Purpose of the Study
This article combines UAV platforms, airborne binocular vision, airborne processing computers, development workstations, and visual navigation integrated development environments. Deep learning systems (Kim & Muminov, 2023) can identify fire points quickly, and fire hazard inspections, on-site rescue command, fire detection, and prevention and control can be carried out on complex terrain and structural buildings in the air (Li, 2023). These methods solve the problems of traditional fire detection methods and improve the efficiency and accuracy of fire detection.
TopResearch Status of UAV Fire Detection
In the field of UAV fire detection, researchers usually use image processing and machine learning techniques to achieve fire recognition. Among them, the methods based on image processing include extracting color features, texture features, and shape features, and motion detection based on optical flow and inter-frame difference techniques. Machine learning methods include traditional support vector machines (SVM), random forests, and deep learning methods such as convolutional neural networks (CNNs).

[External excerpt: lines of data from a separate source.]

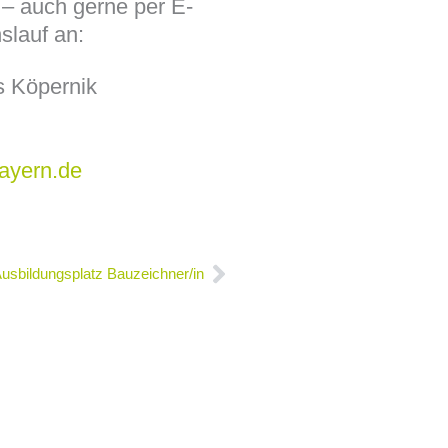
 – auch gerne per E-
slauf an:
s Köpernik
ayern.de
Nächster
usbildungsplatz Bauzeichner/in
en
s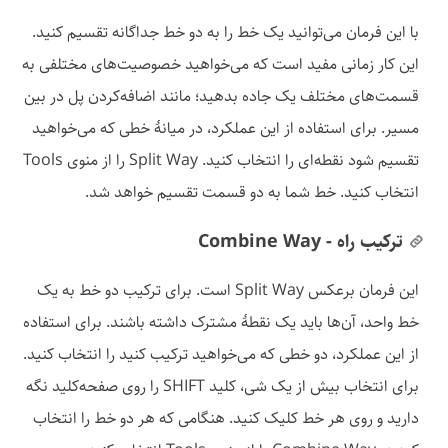
با این فرمان می‌توانید یک خط را به دو خط جداگانه تقسیم کنید.
این کار زمانی مفید است که می‌خواهید خصوصیت‌های مختلفی به
قسمت‌های مختلف یک جاده بدهید؛ مانند اضافه‌کردن پل در بین
مسیر. برای استفاده از این عملکرد، در میانهٔ خطی که می‌خواهید
تقسیم شود نقطه‌ای را انتخاب کنید. Split Way را از منوی Tools
انتخاب کنید. خط شما به دو قسمت تقسیم خواهد شد.
ترکیب راه - Combine Way
این فرمان برعکس Split Way است. برای ترکیب دو خط به یک
خط واحد، آن‌ها باید یک نقطهٔ مشترک داشته باشند. برای استفاده
از این عملکرد، دو خطی که می‌خواهید ترکیب کنید را انتخاب کنید.
برای انتخاب بیش از یک شی، کلید SHIFT را روی صفحه‌کلید نگه
دارید و روی هر خط کلیک کنید. هنگامی که هر دو خط را انتخاب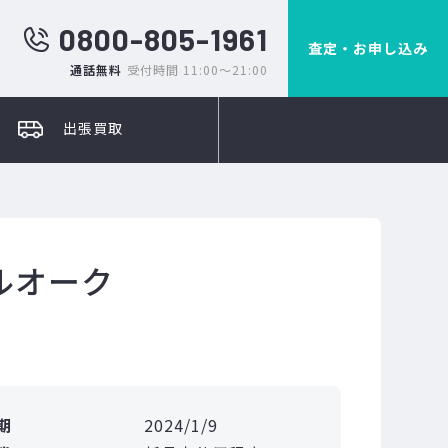
0800-805-1961
査定・お申し込み
通話無料
受付時間 11:00～21:00
出張買取
ルオーク
期
2024/1/9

In recent years, deep learning-based methods have achieved remarkable results in fire recognition. Among them, the you only look once v5 (YOLOv5) algorithm is an efficient object detection algorithm suitable for processing large-scale data sets and achieving real-time object detection. The YOLOv5 algorithm combines the characteristics of fast, accurate, simple, and lightweight and has high computational efficiency and recognition accuracy.

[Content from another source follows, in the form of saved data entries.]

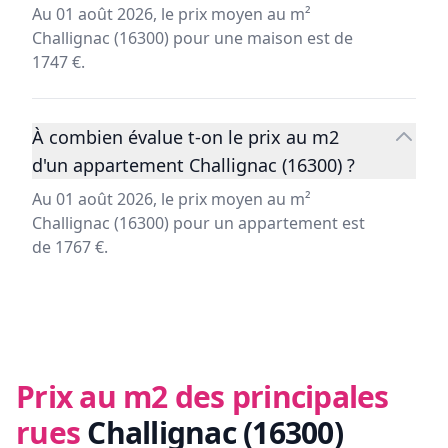
Au 01 août 2026, le prix moyen au m²
Challignac (16300) pour une maison est de
1747 €.
À combien évalue t-on le prix au m2
d'un appartement Challignac (16300) ?
Au 01 août 2026, le prix moyen au m²
Challignac (16300) pour un appartement est
de 1767 €.
Prix au m2 des principales
rues
Challignac (16300)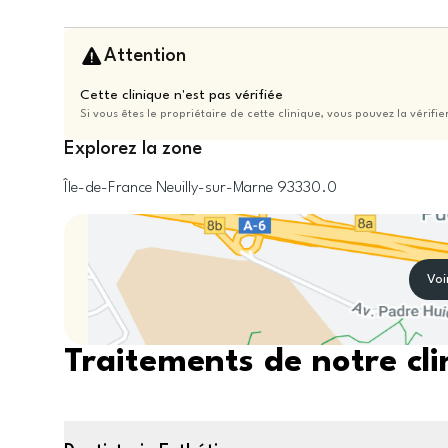
Attention
Cette clinique n'est pas vérifiée
Si vous êtes le propriétaire de cette clinique, vous pouvez la vérifie
Explorez la zone
Île-de-France
Neuilly-sur-Marne
93330.0
Voi
Traitements de notre cli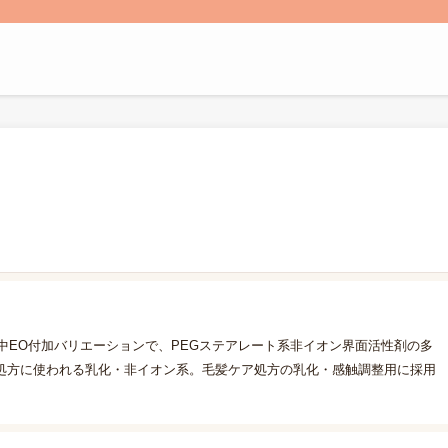
の中EO付加バリエーションで、PEGステアレート系非イオン界面活性剤の多
処方に使われる乳化・非イオン系。毛髪ケア処方の乳化・感触調整用に採用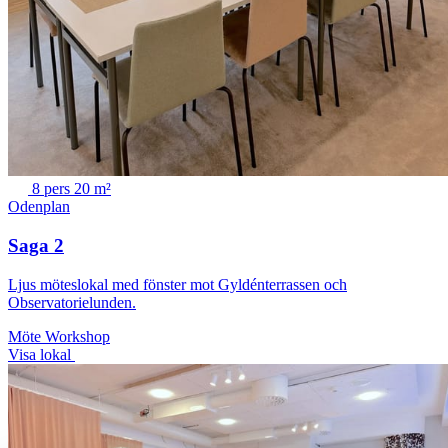
8 pers
20 m²
Odenplan
Saga 2
Ljus möteslokal med fönster mot Gyldénterrassen och
Observatorielunden.
Möte
Workshop
Visa lokal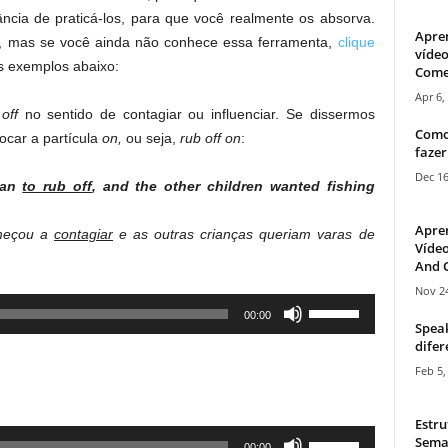
ância de praticá-los, para que você realmente os absorva.
Apre
ar, mas se você ainda não conhece essa ferramenta,
clique
vídeo
s exemplos abaixo:
Come
Apr 6,
 off
no sentido de contagiar ou influenciar. Se dissermos
Como
ocar a partícula
on,
ou seja,
rub off on
:
fazer
Dec 16
gan
to rub off
, and the other children wanted fishing
Apre
omeçou a
contagiar
e as outras crianças queriam varas de
Vídeo
And C
Nov 24
Use
00:00
Speak
Up/Down
difer
Arrow
Feb 5,
keys
to
Estru
increase
Use
Sema
00:00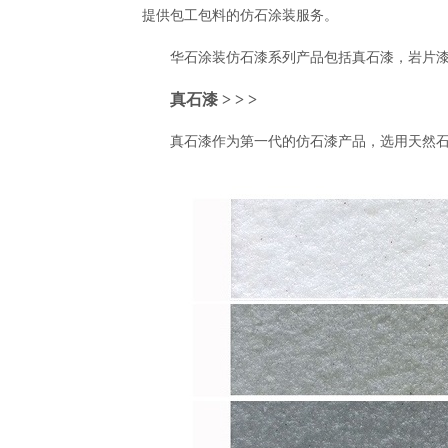
提供包工包料的仿石涂装服务。
华石涂装仿石漆系列产品包括真石漆，岩片
真石漆 > > >
真石漆作为第一代的仿石漆产品，选用天然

In UAV fire detection, researchers can use the YOLOv5 algorithm for fire recognition. By training the model to use the fire image data set taken by the UAV, the rapid detection and location of the fire area can be realized, and disaster relief measures can be taken in time. In addition, the YOLOv5 algorithm can combine other sensor data, such as infrared images and smoke sensor data, to improve the accuracy and reliability of fire detection. In general, fire recognition methods based on image processing and machine learning have achieved certain results in the field of UAV fire detection, and YOLOv5 algorithm, as an efficient object detection algorithm, is expected to provide more possibilities for the further development of fire detection technology.